Abu Dhabi, UAESunday 29 March 2020

'1917' heads for Oscars success after sweeping the Golden Globes

The likelihood of Sam Mendes's First World War epic taking home a statue next month has dramatically increased after Sunday's wins

Sam Mendes scored two Golden Globes this week for First World War epic, '1917'. EPA
Sam Mendes scored two Golden Globes this week for First World War epic, '1917'. EPA

Sam Mendes's 1917, an innovative and deeply personal portrayal of the First World War, was launched into contention for Oscars success by its wins at the Golden Globes.

The film, which is inspired by tales Mendes's military veteran grandfather told him as a child, follows two British soldiers on a perilous mission across no man's land to deliver a vital message to abort a planned attack on German lines.

It won best drama, the Globes' most prestigious prize, on Sunday, as well as best director for Mendes, who fended off front-runners such as The Irishman's Martin Scorsese and Quentin Tarantino, who directed Once Upon a Time … in Hollywood.

"It's the biggest team effort ever," co-lead actor George MacKay said after the top prize was announced.

He said he was "thrilled, proper thrilled".

In a radical filmmaking experiment, Mendes and cinematographer Roger Deakins shot footage that glides from trenches to crater-filled battlefields and through a devastated French town, in what appears to be almost one continuous shot stretching for two hours.

"They've never made a film in one continuous take. None of us have," Dean-Charles Chapman, the film's other lead actor, said.

Chapman and MacKay described how they rehearsed the scenes for six months, "reading the scenes in an open field" as they paced out their movements and dialogue until they became muscle memory.

Meanwhile, an intricately detailed set was constructed around them.

"We're walking along stabbing stakes along the floor to mark out – there's the wall, there's the start, there's the finish," Chapman said.

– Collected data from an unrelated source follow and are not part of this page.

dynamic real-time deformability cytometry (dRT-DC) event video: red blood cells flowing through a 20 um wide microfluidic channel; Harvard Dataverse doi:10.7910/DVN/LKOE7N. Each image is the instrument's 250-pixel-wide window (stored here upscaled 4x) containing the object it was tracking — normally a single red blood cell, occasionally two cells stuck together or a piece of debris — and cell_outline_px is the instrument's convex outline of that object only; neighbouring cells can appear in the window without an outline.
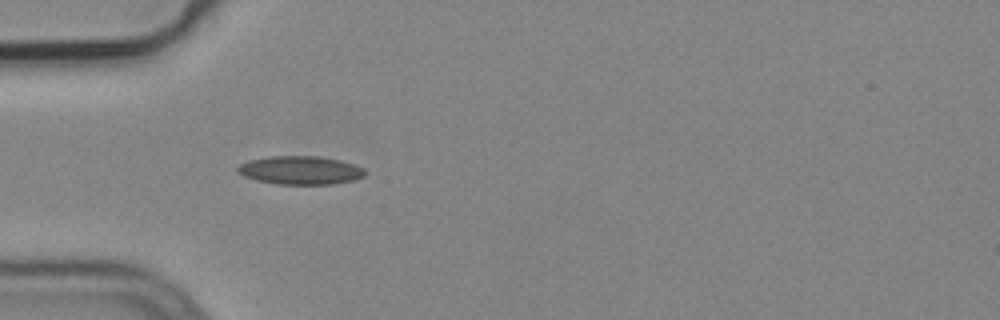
{"species": "common noctule bat (a hibernating species)", "species_latin": "Nyctalus noctula", "temperature_condition": "cold", "stored_images_in_passage": 5, "camera_frame_rate_fps": 3000, "um_per_image_px": 0.085, "animal": {"sex": "male", "body_mass_g": 19.2, "forearm_length_mm": 51.8}, "frame": {"image": 1, "passage_image": 5, "time_ms": 1.333, "image_size_px": [1000, 320], "cell_outline_px": [[364, 176], [352, 180], [332, 184], [276, 184], [256, 180], [244, 176], [236, 172], [236, 168], [240, 164], [248, 160], [268, 156], [320, 156], [340, 160], [356, 164], [364, 168]], "centroid_in_image_um": [25.5, 14.46], "position_along_channel_um": 59.5, "area_um2": 21.21}}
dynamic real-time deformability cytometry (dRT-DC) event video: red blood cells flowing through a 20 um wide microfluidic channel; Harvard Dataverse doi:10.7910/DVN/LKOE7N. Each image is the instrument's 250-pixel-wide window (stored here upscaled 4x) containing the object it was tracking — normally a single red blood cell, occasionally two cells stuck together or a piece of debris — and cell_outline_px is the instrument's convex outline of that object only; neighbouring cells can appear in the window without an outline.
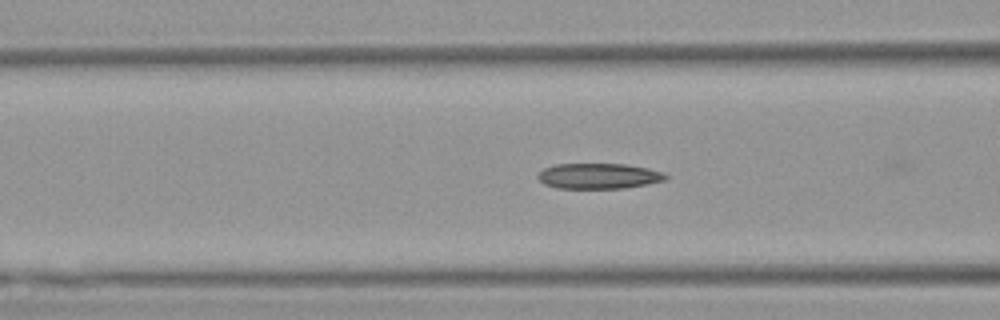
{"species": "Egyptian fruit bat (a non-hibernating species)", "species_latin": "Rousettus aegyptiacus", "temperature_condition": "warm", "stored_images_in_passage": 53, "camera_frame_rate_fps": 3000, "um_per_image_px": 0.085, "animal": {"sex": "female"}, "frame": {"image": 1, "passage_image": 20, "time_ms": 6.333, "image_size_px": [1000, 320], "cell_outline_px": [[668, 176], [664, 180], [648, 184], [624, 188], [556, 188], [544, 184], [536, 176], [544, 168], [556, 164], [624, 164], [648, 168], [664, 172]], "centroid_in_image_um": [50.89, 14.96], "position_along_channel_um": 115.7, "area_um2": 18.96}}
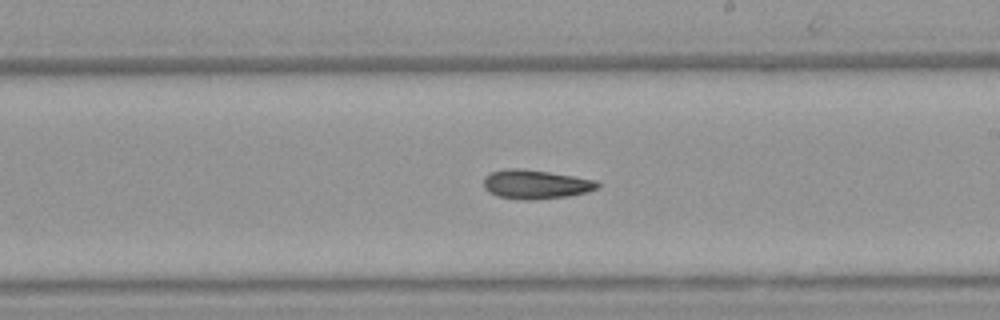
{"frame": {"image": 2, "passage_image": 30, "time_ms": 9.667, "image_size_px": [1000, 320], "cell_outline_px": [[600, 184], [596, 188], [588, 192], [568, 196], [536, 200], [524, 200], [496, 196], [488, 192], [484, 188], [484, 176], [492, 172], [508, 168], [516, 168], [548, 172], [596, 180]], "centroid_in_image_um": [45.5, 15.68], "position_along_channel_um": 243.5, "area_um2": 19.25}}
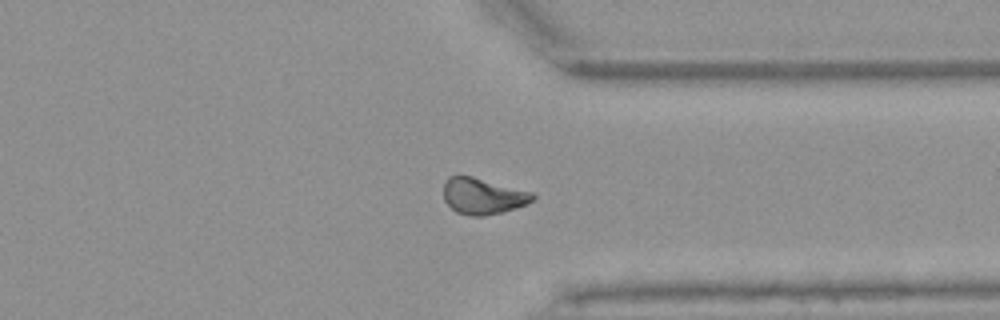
{"frame": {"image": 3, "passage_image": 40, "time_ms": 13.0, "image_size_px": [1000, 320], "cell_outline_px": [[536, 196], [528, 204], [516, 208], [484, 216], [472, 216], [456, 212], [444, 200], [444, 180], [448, 176], [472, 176], [532, 192]], "centroid_in_image_um": [41.03, 16.66], "position_along_channel_um": 370.4, "area_um2": 18.73}}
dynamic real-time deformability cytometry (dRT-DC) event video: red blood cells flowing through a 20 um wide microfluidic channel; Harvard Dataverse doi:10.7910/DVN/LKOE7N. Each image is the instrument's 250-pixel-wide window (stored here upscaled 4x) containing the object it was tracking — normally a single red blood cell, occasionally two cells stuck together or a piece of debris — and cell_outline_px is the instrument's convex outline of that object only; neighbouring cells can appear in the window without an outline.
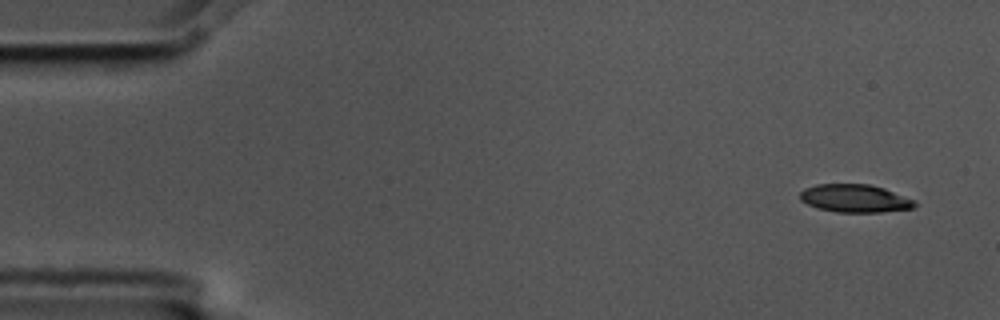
{"species": "common noctule bat (a hibernating species)", "species_latin": "Nyctalus noctula", "temperature_condition": "cold", "stored_images_in_passage": 7, "camera_frame_rate_fps": 3000, "um_per_image_px": 0.085, "animal": {"sex": "male", "body_mass_g": 17.5, "forearm_length_mm": 52.3}, "frame": {"image": 1, "passage_image": 1, "time_ms": 0.0, "image_size_px": [1000, 320], "cell_outline_px": [[916, 204], [912, 208], [880, 212], [836, 212], [820, 208], [808, 204], [800, 200], [800, 192], [804, 188], [816, 184], [868, 184], [884, 188], [916, 200]], "centroid_in_image_um": [72.66, 16.85], "position_along_channel_um": 12.3, "area_um2": 18.61}}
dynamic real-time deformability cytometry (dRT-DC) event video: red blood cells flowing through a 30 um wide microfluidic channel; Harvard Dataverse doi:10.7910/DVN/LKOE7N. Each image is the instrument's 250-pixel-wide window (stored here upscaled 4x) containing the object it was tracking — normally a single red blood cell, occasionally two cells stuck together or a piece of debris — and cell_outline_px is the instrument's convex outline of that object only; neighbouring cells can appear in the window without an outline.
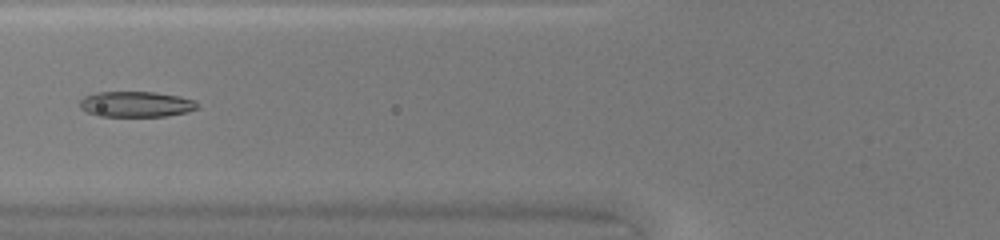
{"species": "common noctule bat (a hibernating species)", "species_latin": "Nyctalus noctula", "temperature_condition": "warm", "stored_images_in_passage": 35, "camera_frame_rate_fps": 3000, "um_per_image_px": 0.085, "animal": {"sex": "female", "body_mass_g": 20.0, "forearm_length_mm": 54.0}, "frame": {"image": 1, "passage_image": 7, "time_ms": 2.0, "image_size_px": [1000, 240], "cell_outline_px": [[200, 108], [188, 112], [168, 116], [96, 116], [80, 108], [80, 100], [84, 96], [96, 92], [156, 92], [180, 96], [196, 100], [200, 104]], "centroid_in_image_um": [11.62, 8.86], "position_along_channel_um": 114.2, "area_um2": 17.86}}
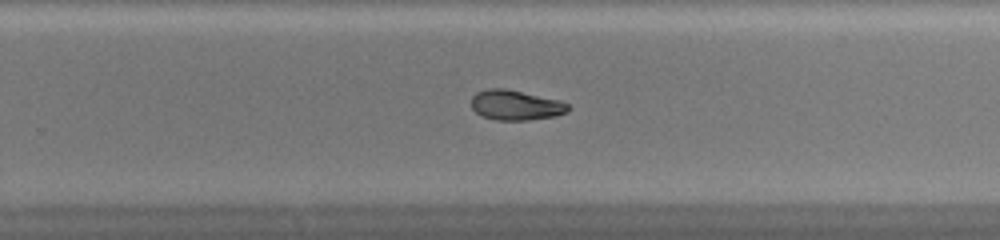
{"frame": {"image": 2, "passage_image": 19, "time_ms": 6.0, "image_size_px": [1000, 240], "cell_outline_px": [[568, 112], [556, 116], [528, 120], [496, 120], [480, 116], [472, 108], [472, 96], [476, 92], [488, 88], [504, 88], [560, 100], [568, 104]], "centroid_in_image_um": [43.82, 8.94], "position_along_channel_um": 286.0, "area_um2": 16.99}}
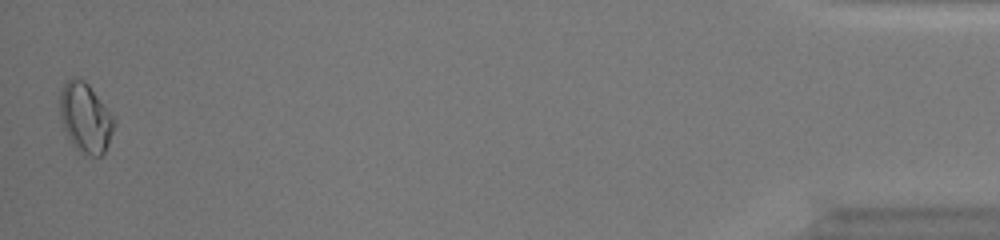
{"frame": {"image": 3, "passage_image": 35, "time_ms": 11.333, "image_size_px": [1000, 240], "cell_outline_px": [[116, 124], [108, 144], [104, 152], [100, 156], [88, 156], [80, 152], [72, 144], [64, 128], [60, 116], [60, 92], [64, 84], [72, 76], [84, 80], [88, 84], [116, 120]], "centroid_in_image_um": [7.26, 10.02], "position_along_channel_um": 427.9, "area_um2": 21.91}, "authors_computed_cell_mechanics": {"area_um2": 17.4556, "velocity_mm_per_s": 4.2991, "shape_relaxation_time_tau1_ms": null, "shape_relaxation_time_tau2_ms": 7.0257, "deformation_change_tau1": null, "deformation_change_tau2": 0.1283}}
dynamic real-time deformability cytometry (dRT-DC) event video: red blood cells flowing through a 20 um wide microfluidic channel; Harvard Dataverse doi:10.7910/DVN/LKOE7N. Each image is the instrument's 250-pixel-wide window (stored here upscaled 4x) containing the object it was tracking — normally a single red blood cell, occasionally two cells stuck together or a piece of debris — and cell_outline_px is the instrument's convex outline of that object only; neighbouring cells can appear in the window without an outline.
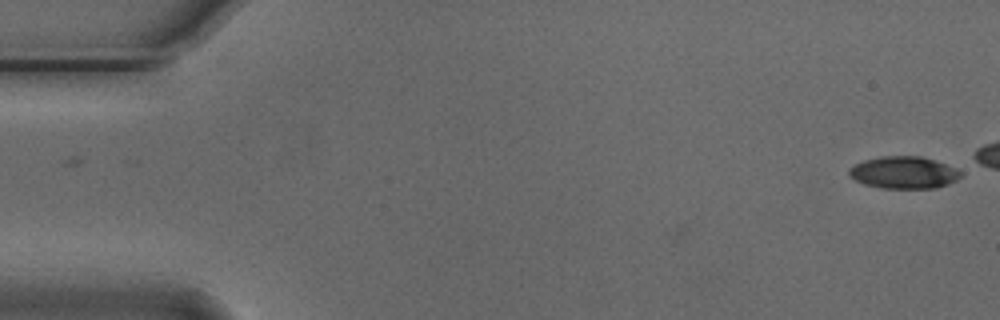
{"species": "Egyptian fruit bat (a non-hibernating species)", "species_latin": "Rousettus aegyptiacus", "temperature_condition": "cold", "stored_images_in_passage": 27, "camera_frame_rate_fps": 3000, "um_per_image_px": 0.085, "animal": {"sex": "male"}, "frame": {"image": 1, "passage_image": 1, "time_ms": 0.0, "image_size_px": [1000, 320], "cell_outline_px": [[960, 176], [956, 180], [948, 184], [936, 188], [884, 188], [864, 184], [848, 176], [848, 168], [864, 160], [880, 156], [920, 156], [956, 168], [960, 172]], "centroid_in_image_um": [76.78, 14.67], "position_along_channel_um": 8.2, "area_um2": 20.75}}
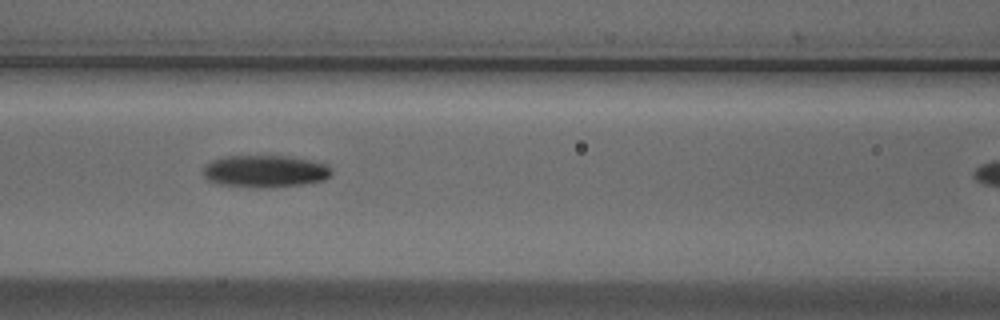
{"frame": {"image": 2, "passage_image": 23, "time_ms": 7.333, "image_size_px": [1000, 320], "cell_outline_px": [[332, 176], [324, 180], [304, 184], [260, 188], [252, 188], [220, 184], [208, 180], [204, 176], [204, 168], [212, 160], [224, 156], [292, 156], [312, 160], [328, 164], [332, 168]], "centroid_in_image_um": [22.59, 14.55], "position_along_channel_um": 144.0, "area_um2": 24.33}}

"Slowly the set would become a trench and then we'd adjust the size of the set around the scene. And we'd do that with every single scene – it took six months to do."

Keep viewers guessing

The bold approach paid off with victory at the Globes, which open Hollywood's award season. The film is also expected to win awards at the Oscars in February.

It is expected to compete for best picture, best director and awards in several technical categories, although its relatively unknown stars are not in the awards conversation.

Mendes said he deliberately cast actors who were not "big movie stars" to help audiences empathise with them and to keep viewers guessing about whether they would survive.

"Maybe both of them will be killed – I don't know. Whereas if it's Leonardo DiCaprio, then perhaps you know he's going to survive," Mendes said.

Chapman is best known for playing child king Tommen Baratheon in Game of Thrones, while MacKay had a supporting role in 2016 comedy Captain Fantastic.

While 1917 features renowned British actors such as Colin Firth, Benedict Cumberbatch and Andrew Scott, they are confined to smaller roles.

'Most personal movie'

This image released by Universal Pictures shows Dean-Charles Chapman, left, and George MacKay in a scene from "1917," directed by Sam Mendes. The film is nominated for a Golden Globe for best motion picture drama. (François Duhamel/Universal Pictures via AP)
Dean-Charles Chapman, left, and George MacKay play the two leads. AP

The basis for the plot was a story Mendes's grandfather Alfred told him about serving as a messenger on the Western Front during the First World War.

This was supplemented with other accounts of the conflict taken from letters, diaries and other research.

"I suppose it is my most personal [film] because it comes directly from me, although I feel that I never made a movie that wasn't personal at some level," Mendes said.

I suppose it is my most personal [film] because it comes directly from me

Sam Mendes, filmmaker

The film turned out to have personal connections for its actors, too.

Research for the role of Lance Corporal Blake led Chapman to uncover his own great-great-grandfather's journal entry in a book called The Western Front Diaries.

The lead actors also visited France and Belgium to see war sites. The film was shot in England.

The collaborative nature of shooting 1917 mirrored the subject matter, as the actors learnt about the appalling experiences their ancestors endured in the trenches.

"There was lots of themes emotionally and literally, about the story and what the characters go through, that were entwined in the making of the film," MacKay said.

"It's a wonderful thing where the specialness of that experience aligns with it being received so positively."